Global dietary trends continue to move towards high meat content. In China between 1981 and 2004, the annual per capita grain consumption declined from 145kg to 78kg in the cities, while over the same period intake of meat products rose from 20kg to 29kg per year. There is no denying that there is an ample demand of meat etc. in overseas markets but it requires to be debated whether large crops should be consumed for fattening flesh of animals for exports in preference to  population at home.
As per a report of Institute of Mechanical Engineers London, “The challenge is that an increase in animal-based production will require greater land and resource requirement, as livestock farming demands extensive land use. One hectare of land can, for example, produce rice or potatoes for 19–22 people per annum. The same area will produce enough lamb or beef for only one or two people”.

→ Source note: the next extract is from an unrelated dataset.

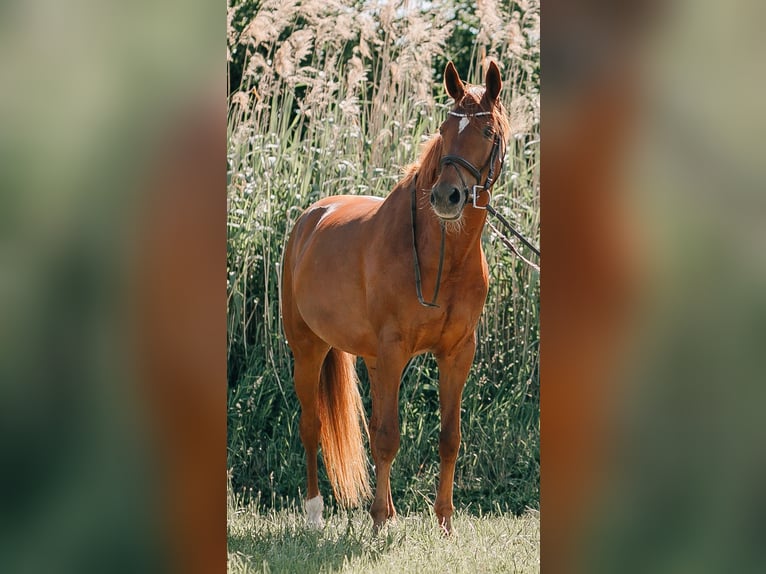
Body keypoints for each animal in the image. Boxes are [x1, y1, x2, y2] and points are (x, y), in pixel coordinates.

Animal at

Let this analysis be understood objectively without relating to notion of vegetarian versus non –vegetarianism. Idea is to submit facts so that exports of plantation crops be incentivised;  meat/marine/poultry products may be classified as another category; efficient methods of crop production with better yields be promoted keeping in view the rising potential demand of grains/pulses/ oilseeds by understanding the limitation of land area and availability of water.
When primordial pursuit of man has been to attain higher efficiency economically in all spheres through scientific and ethical means- whether in energy production, automobiles, computers, trains etc.—why matters of consumption patterns of what is fed to human beings  are not being linked to  precious resources conservations!! That appears strange.